My eyes immediately returned to the floor.
In 1988, for the ten-year high school reunion, I contacted those in charge of the Stoughton reunion to see if I could attend. I’d been with the Stoughton school district the longest. And truly, I wanted to go for one major reason: I wanted to find the boy who made my life a living hell and punch his lights out. I wanted to show the entire class that I’d turned out just fine, thank you very much.
But when I attended, I was totally shocked when people began coming up to me to apologize. And when I found out that the boy I looked for died at age 19, it pretty much brought me to my knees.
People change. People grow up. And that had to include me. My eyes raised from the floor. I left Clarence behind.

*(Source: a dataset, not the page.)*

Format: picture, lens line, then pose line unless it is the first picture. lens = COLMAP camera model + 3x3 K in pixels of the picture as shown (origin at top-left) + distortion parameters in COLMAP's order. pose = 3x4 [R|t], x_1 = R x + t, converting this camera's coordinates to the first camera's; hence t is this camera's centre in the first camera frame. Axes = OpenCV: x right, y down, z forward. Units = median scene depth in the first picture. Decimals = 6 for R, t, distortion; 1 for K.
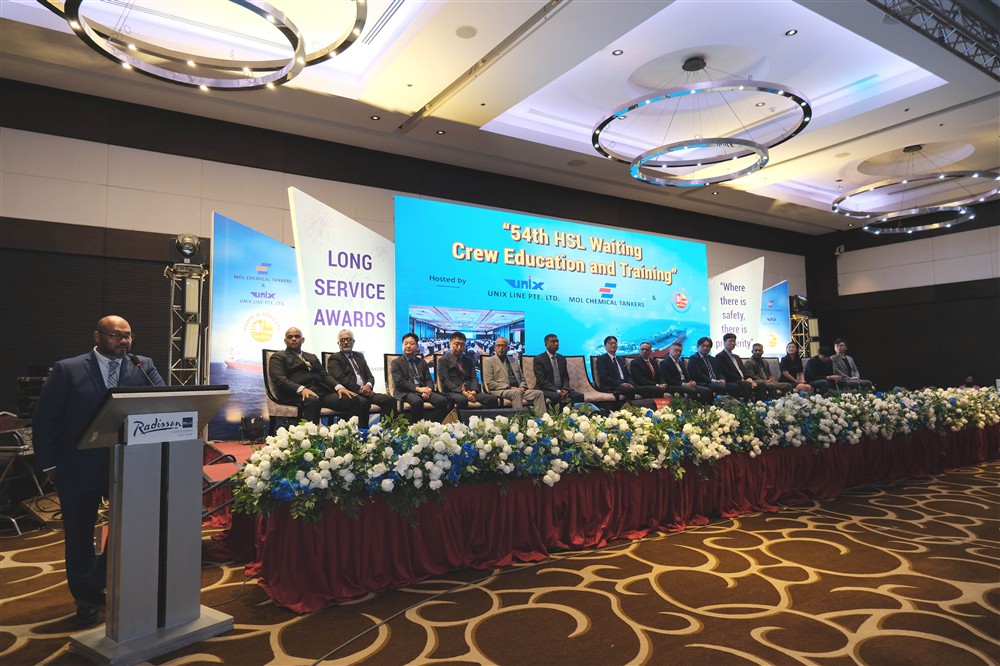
lens RADIAL K [[624.3, 0, 500.0], [0, 624.3, 333.0], [0, 0, 1]] dist [-0.031703, 0.001642]
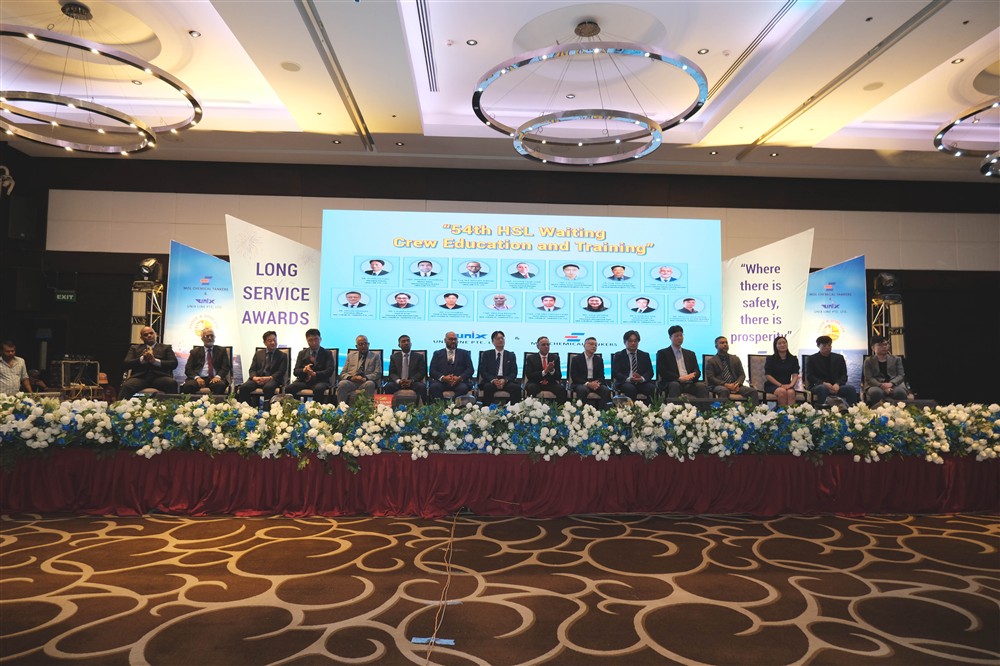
lens RADIAL K [[632.5, 0, 498.8], [0, 632.5, 319.0], [0, 0, 1]] dist [-0.020693, 0.001900]
pose [[0.867156, -0.013938, -0.497842, 0.663990], [0.010960, 0.999900, -0.008903, -0.004646], [0.497917, 0.002264, 0.867222, 0.140714]]
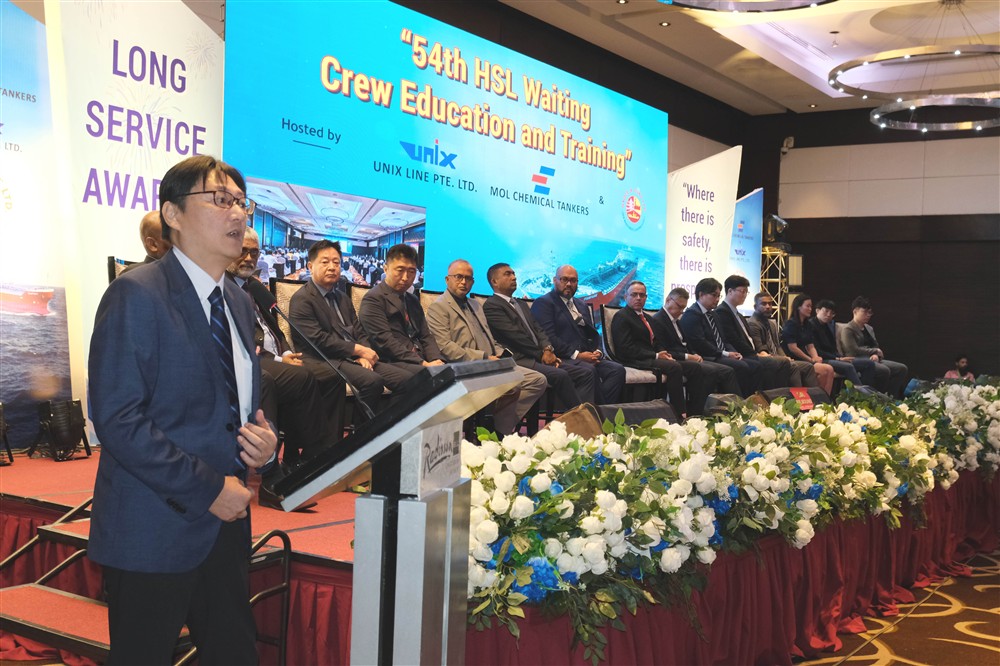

(I wrote a personal essay about this, that appeared in Wisconsin Magazine, then published by the Milwaukee Journal Sentinel. That piece is still taught today, some thirty years later, in some high school English classes.)
And so now. My 45th reunion. I wasn’t planning on going, but my sister, who lives in San Antonio now, came back for it, so I decided to go along. A raffle was included in the event, the proceeds of which were to be donated. I offered a basket of my books, crossing the breadth of my work: a novel, a short story collection, a collection of essays, and a collection of poetry.
Believe it or not, I had fun at the reunion. I spent a lot of it, peering at nametags, trying to figure out who everyone was. And they peered at mine. But watching the crowd, I saw an amazing thing. All of the classic school groups, the popular kids, the jocks, the nerds, the weirdos, all blended. Everyone hugged everyone. Everyone talked.
No one was left out. Not even me.
My books were won by someone who was delighted to have them. I’d already signed them, but she asked me to personalize them. I have to say, I don’t think I was ever asked to sign her high school yearbook. But I was delighted to do this.
At one point, my husband leaned over to me and said, “You were at the cool kids’ table!”
And I found myself laughing.
It turns out that high school, and the effects of high school, don’t last forever. Would I like to go back to those days? Oh, hell no. But am I happy to be where I am now, and where I was last Saturday night?
And yes, that helps. Despite. Anyway.